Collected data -
--- --- ---
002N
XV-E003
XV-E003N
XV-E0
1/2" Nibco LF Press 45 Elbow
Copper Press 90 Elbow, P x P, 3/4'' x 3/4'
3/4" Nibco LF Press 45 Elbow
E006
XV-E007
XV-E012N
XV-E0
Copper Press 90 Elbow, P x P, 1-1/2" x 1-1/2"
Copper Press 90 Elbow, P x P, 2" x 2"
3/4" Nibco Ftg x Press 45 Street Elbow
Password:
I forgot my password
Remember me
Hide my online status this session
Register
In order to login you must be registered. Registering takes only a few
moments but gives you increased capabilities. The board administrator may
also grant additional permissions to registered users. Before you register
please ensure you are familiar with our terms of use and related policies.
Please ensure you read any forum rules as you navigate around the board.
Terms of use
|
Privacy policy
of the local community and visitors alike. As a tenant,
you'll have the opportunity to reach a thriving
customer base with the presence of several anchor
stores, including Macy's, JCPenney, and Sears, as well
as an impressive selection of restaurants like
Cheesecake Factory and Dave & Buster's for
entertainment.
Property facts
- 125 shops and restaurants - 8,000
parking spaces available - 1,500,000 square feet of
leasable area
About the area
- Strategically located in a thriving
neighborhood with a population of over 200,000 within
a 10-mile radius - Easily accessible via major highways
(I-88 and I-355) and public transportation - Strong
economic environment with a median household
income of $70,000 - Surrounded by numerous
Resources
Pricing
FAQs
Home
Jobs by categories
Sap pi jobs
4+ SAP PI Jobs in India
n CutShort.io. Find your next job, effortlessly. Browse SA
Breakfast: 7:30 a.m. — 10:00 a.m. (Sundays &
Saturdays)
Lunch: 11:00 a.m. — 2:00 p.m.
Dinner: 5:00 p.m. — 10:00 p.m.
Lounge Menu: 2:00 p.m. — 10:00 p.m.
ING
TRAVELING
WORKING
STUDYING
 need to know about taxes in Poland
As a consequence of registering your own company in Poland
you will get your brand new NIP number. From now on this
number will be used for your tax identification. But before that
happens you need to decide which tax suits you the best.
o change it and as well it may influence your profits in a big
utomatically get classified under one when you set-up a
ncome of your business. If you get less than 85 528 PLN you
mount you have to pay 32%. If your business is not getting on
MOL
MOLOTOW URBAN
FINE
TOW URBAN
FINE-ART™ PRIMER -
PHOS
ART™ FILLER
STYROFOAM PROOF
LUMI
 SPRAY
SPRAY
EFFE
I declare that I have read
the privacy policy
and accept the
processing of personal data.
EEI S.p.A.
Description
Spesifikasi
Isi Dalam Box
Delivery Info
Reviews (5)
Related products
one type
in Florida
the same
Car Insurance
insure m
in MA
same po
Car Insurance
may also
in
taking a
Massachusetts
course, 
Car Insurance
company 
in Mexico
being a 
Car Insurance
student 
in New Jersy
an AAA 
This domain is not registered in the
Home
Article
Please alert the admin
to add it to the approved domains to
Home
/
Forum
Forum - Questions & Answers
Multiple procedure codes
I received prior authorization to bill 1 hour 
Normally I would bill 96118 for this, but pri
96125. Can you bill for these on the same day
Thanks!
--- --- ---
Filter by the word "ensure": copy every line of the data that holds it.

Answer below -
please ensure you are familiar with our terms of use and related policies.
Please ensure you read any forum rules as you navigate around the board.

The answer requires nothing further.